## Suas tarefas
• a. Indique se cada uma das afirmações seguintes está de acordo com a notícia sobre o sigilo do vídeo da reunião ministerial, respondendo sim ou não e citando literalmente as palavras da notícia que decidem a questão: (i) Celso de Mello retirou o sigilo do vídeo no fim da tarde de uma sexta-feira; (ii) a reunião ministerial ocorreu em São Paulo; (iii) todos os trechos da reunião foram liberados, sem nenhuma exceção.
• b. Transcreva fielmente, da notícia sobre o sigilo do vídeo da reunião ministerial, a parte que se inicia pelas palavras que contêm "Sputnik Brasil - O" e se encerra em "em sua decisão.".

## Trecho do texto
- - -

Sputnik Brasil - O juiz Celso de Mello, do Supremo Tribunal Federal (STF), retirou no fim da tarde desta sexta-feira (22) o sigilo sobre o vídeo da reunião ministerial de 22 de abril, citada pelo ex-ministro Sergio Moro como prova na apuração em torno de uma possível interferência do presidente Jair Bolsonaro na Polícia Federal.
"Determino o levantamento da nota de sigilo imposta em despacho por mim proferido no dia 08/05/2020 (Petição nº 29.860/2020), liberando integralmente, em consequência, tanto o conteúdo do vídeo da reunião ministerial de 22/04/2020, no Palácio do Planalto, quanto o teor da degravação referente a mencionado encontro de Ministros de Estado e de outras autoridades", escreveu Mello em sua decisão.
O ministro do Supremo ainda informou, no mesmo documento, que apenas trechos envolvendo outros países – um deles seria a China – foram vetados de liberação, sendo mantidos os demais momentos da reunião que aconteceu no mês passado em Brasília.

- - -

## Dados extraídos
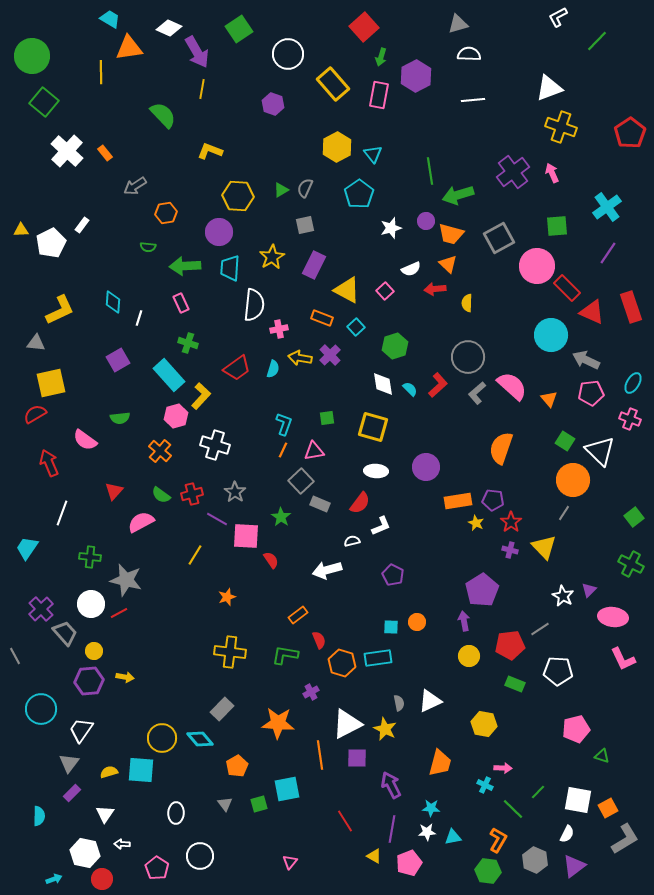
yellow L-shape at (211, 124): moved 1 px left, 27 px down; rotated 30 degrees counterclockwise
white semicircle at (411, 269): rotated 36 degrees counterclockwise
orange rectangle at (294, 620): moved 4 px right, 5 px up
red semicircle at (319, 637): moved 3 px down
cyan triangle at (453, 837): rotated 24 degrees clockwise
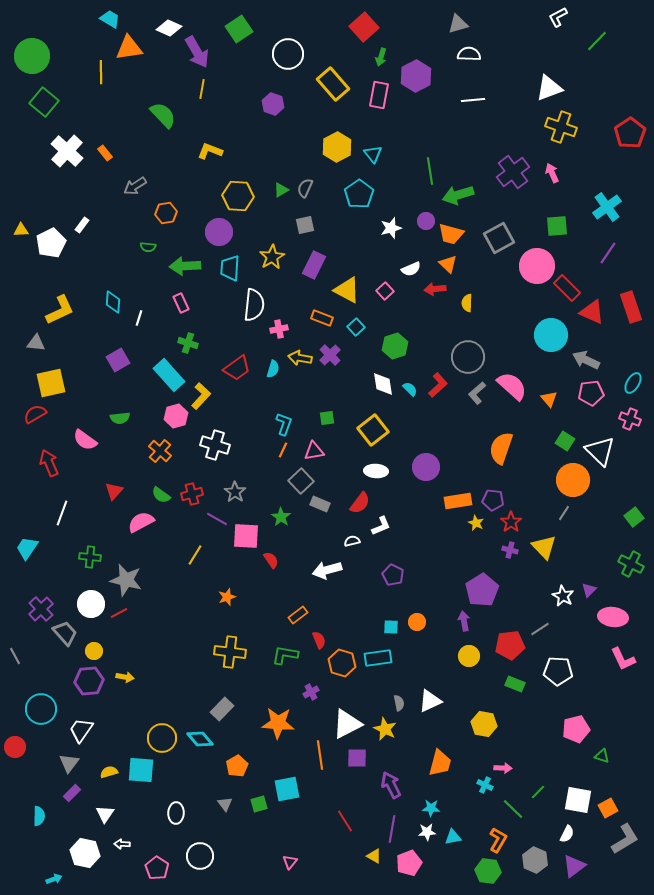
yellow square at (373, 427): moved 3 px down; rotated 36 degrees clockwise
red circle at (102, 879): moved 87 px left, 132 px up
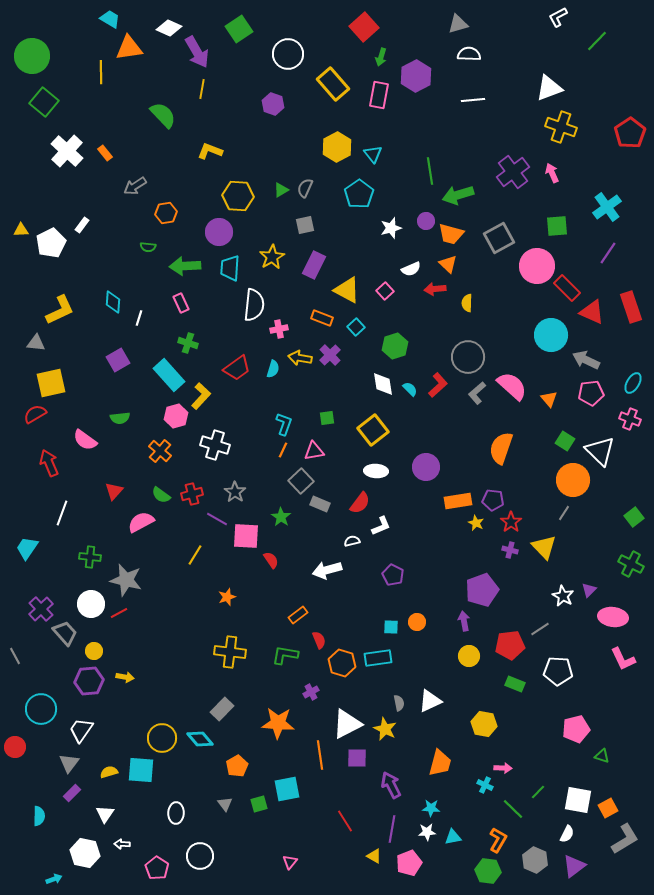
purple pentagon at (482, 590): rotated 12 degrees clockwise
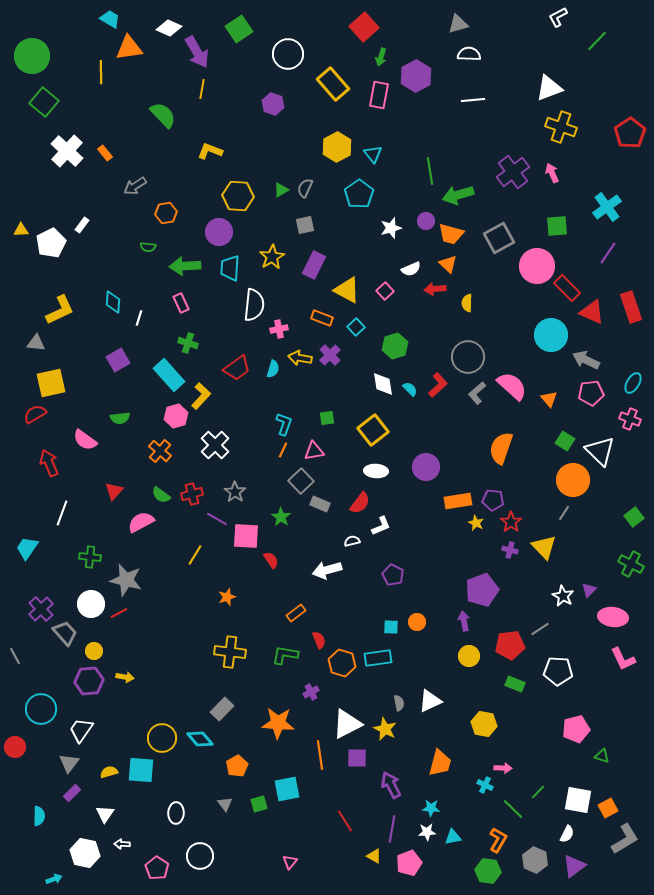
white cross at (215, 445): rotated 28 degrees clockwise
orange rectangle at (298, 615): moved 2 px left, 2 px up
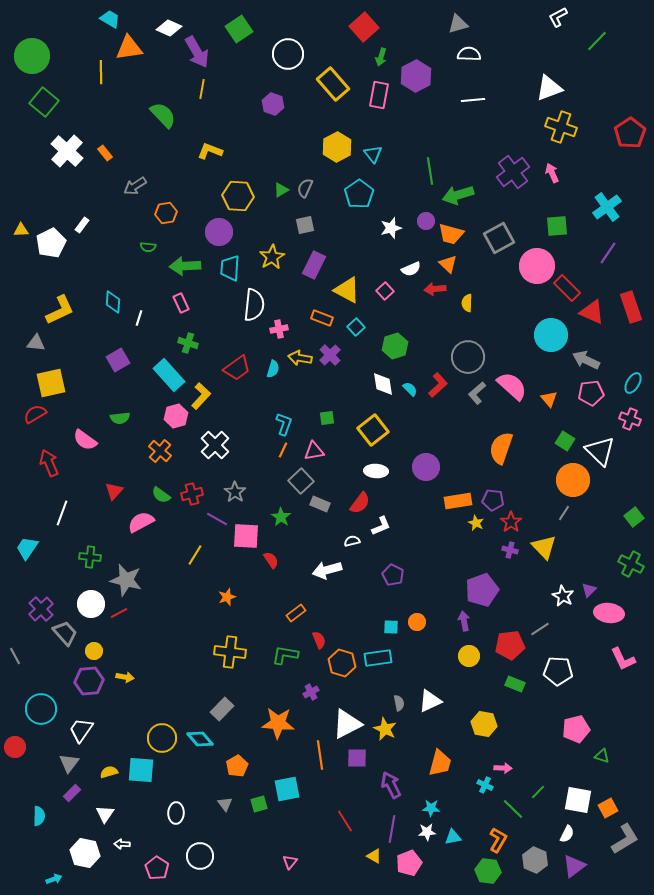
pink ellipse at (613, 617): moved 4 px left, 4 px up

- - -

## Respostas por tarefa
• a.
(i) Sim: "retirou no fim da tarde desta sexta-feira (22) o sigilo sobre o vídeo da reunião ministerial de 22 de abril".
(ii) Não: "a reunião que aconteceu no mês passado em Brasília".
(iii) Não: "apenas trechos envolvendo outros países – um deles seria a China – foram vetados de liberação".

• b.
Sputnik Brasil - O juiz Celso de Mello, do Supremo Tribunal Federal (STF), retirou no fim da tarde desta sexta-feira (22) o sigilo sobre o vídeo da reunião ministerial de 22 de abril, citada pelo ex-ministro Sergio Moro como prova na apuração em torno de uma possível interferência do presidente Jair Bolsonaro na Polícia Federal.
"Determino o levantamento da nota de sigilo imposta em despacho por mim proferido no dia 08/05/2020 (Petição nº 29.860/2020), liberando integralmente, em consequência, tanto o conteúdo do vídeo da reunião ministerial de 22/04/2020, no Palácio do Planalto, quanto o teor da degravação referente a mencionado encontro de Ministros de Estado e de outras autoridades", escreveu Mello em sua decisão.